### SELECTED EXTRACT
☆ ☆ ☆ ☆ ☆
Concurrent vs cumulative

  1. I substantially agree with the Crown’s submission that as count 1 concerned a different victim, it is appropriate that part of that sentence should be added to the head sentence on count 3.[5] I therefore order that 6 months of the sentence on count 1 be served cumulatively with the sentence on count 3.
  2. Further, in my view, part of the sentence for count 2 should also be added to the head sentence. Although it may be said that counts 2 and 3 are unrelated, this, in my view, was not an ordinary housebreaking for the purpose of trespass or even a property offence such as theft. In this case, the Defendant targeted the young male victim, waited for his older sister to leave the house and then invaded their family home for the express purpose of sexually abusing him. In those circumstances, and having regard to the totality principle, I consider it appropriate to also order that 6 months of the sentence on count 2 be served cumulatively with the sentence on count 3.
☆ ☆ ☆ ☆ ☆
### DATASET CONTENT

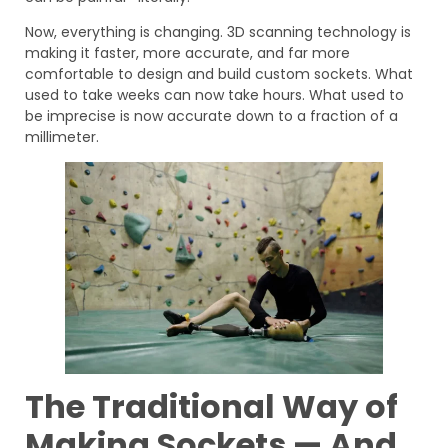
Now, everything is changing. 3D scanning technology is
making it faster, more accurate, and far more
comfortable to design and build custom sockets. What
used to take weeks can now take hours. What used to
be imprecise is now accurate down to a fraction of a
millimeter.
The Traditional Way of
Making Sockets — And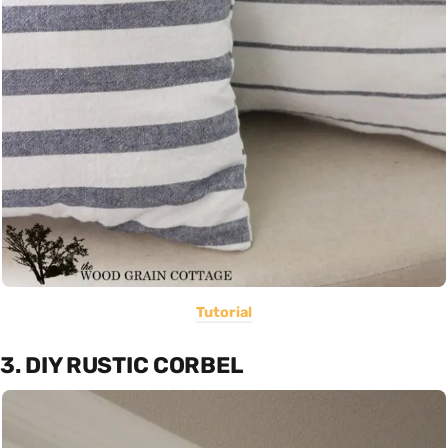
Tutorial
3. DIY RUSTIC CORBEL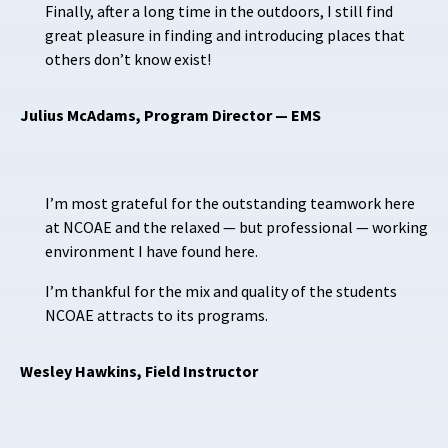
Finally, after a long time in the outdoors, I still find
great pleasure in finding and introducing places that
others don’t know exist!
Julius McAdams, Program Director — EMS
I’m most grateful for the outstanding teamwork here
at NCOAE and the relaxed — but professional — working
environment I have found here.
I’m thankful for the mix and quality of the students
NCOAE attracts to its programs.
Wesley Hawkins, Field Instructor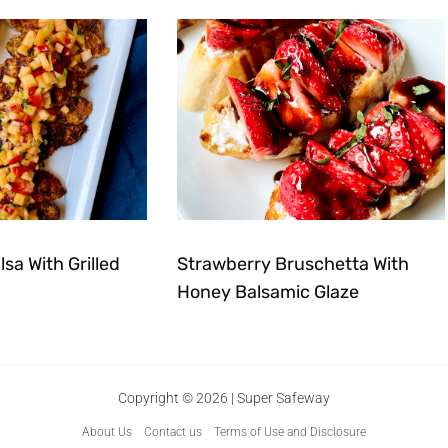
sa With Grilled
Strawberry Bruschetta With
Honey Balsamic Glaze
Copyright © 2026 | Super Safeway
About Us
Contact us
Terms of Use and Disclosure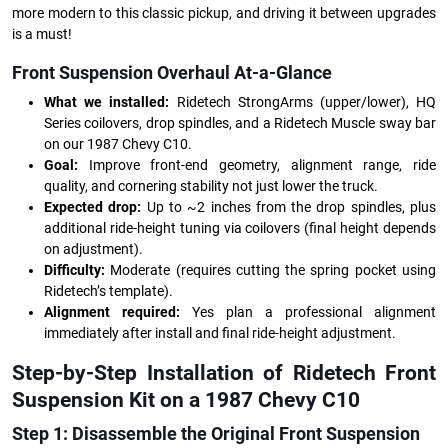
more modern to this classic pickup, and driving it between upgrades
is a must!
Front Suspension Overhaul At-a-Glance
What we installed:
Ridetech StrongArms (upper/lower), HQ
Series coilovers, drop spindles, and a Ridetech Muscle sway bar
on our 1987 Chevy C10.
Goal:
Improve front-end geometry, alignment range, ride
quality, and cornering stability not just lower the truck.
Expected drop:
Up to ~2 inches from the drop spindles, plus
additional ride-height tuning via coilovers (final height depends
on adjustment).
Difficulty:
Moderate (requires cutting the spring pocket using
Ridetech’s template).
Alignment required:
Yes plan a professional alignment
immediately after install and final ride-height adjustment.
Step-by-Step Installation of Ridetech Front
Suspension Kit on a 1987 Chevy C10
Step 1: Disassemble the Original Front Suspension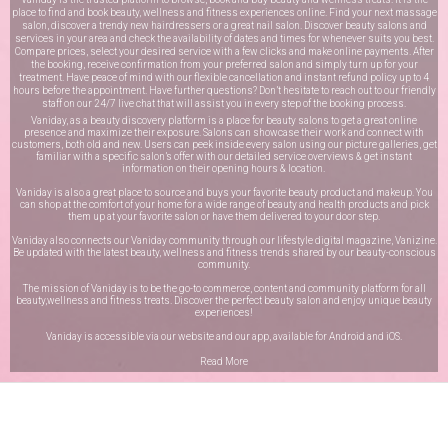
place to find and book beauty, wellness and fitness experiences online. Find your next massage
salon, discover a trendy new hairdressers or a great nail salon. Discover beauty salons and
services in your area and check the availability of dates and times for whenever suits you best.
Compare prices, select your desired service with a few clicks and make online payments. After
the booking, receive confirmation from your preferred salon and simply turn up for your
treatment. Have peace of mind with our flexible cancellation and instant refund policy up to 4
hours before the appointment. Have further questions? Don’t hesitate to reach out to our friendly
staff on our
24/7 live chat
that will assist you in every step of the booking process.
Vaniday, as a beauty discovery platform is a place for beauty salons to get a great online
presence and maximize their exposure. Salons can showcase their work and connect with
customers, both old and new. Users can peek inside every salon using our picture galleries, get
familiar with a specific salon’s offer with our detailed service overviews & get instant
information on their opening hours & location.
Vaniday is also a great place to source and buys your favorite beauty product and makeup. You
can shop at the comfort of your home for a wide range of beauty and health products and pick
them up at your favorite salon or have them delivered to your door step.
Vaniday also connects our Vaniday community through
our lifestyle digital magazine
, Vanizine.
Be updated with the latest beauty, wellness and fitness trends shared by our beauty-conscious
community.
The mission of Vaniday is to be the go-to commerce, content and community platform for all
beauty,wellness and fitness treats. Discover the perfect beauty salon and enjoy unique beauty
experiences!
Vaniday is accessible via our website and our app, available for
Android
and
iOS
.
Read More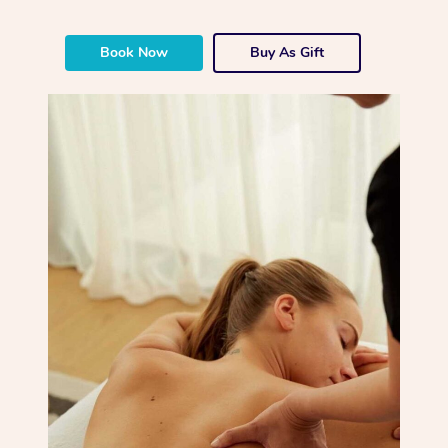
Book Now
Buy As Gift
☆ ☆ ☆ ☆ ☆
### WHAT IS REQUIRED
Condense the paragraph of the sentencing extract that begins "Further, in my view, part of the sentence for count 2", retaining its principal facts.

### EXPECTED OUTPUT
Part of the count 2 sentence should also be added to the head sentence. Counts 2 and 3 may seem unrelated, but this was not an ordinary housebreaking for trespass or a property offense such as theft. The Defendant targeted the young male victim, waited for his older sister to leave, and entered the family home specifically to sexually abuse him. Given this, and the totality principle, 6 months of the count 2 sentence are to be served cumulatively with the count 3 sentence.